/ BLOG / Data Dissemination

Van Jacobson did a talk at Google around about 30th of August, 2006. He brings up interesting ideas for true data dissemination.

The thrust of the talk is basically along the lines of; “we shouldn’t care about where data is, but getting the data”. This effectively leads on to a caching-like system. Now be aware, calling it caching does it a bit of a disservice, but its the easiest way to explain it without watching the talk. Effectively any device, connected to the network (by any form) should beable to provide data to any other client. In a time where we’re up against things such as Net Neutrality, this is rather interesting. We shouldn’t care where the end point is, but only getting the data and verifying its the real data. Pretty interesting stuff, in my opinion. Unfortunately I see a few issues, which I don’t remember being explicitly brought up.

If you take a look at the system from a BitTorrent analogy, which Van Jacobson sort of does, the first issue is that it works very well, but only on large data-sets and on static content. Once you release data onto a BitTorrent “network” its very difficult to alter that data without scrapping it and starting from scratch. To combat this, you need to look at the system in a slightly different way; perfecting the analogy, if you will.

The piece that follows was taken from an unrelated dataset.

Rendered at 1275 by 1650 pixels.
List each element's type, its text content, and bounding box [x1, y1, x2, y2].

Compare the concept to DNS. There’s a canonical source, which all secondary sources ping (even if via “proxy”) to check if there are changes. Now the issue with this is that whilst it copes with dynamic content, it will often take some time before it is distributed through out the entire system. This brings up questions of data expiration and so forth. For private areas on web applications, how do you prevent it from being cached and then otherwise shared?

This leads onto data verification, which is presented as a slightly unsolved issue in my view. Then again, this is a talk on infrastructure, not the finer details.

Finally, the major issue as I see it, is how do you persuade people that sharing their storage space is worth it? If everything is acting as a “cache”, then how much space do you dedicate to the system? How do you prevent leechers?

Overall, its a very cool talk and starts off with an introduction to how the ARPA network and TCP/IP came about, but from a very human stand point. If you don’t care about networking concepts, but are interested in how things came about in a human way (including a brief overview of the arguments over what originally constituted a network), then it might be worth watching the first 30 minutes or so.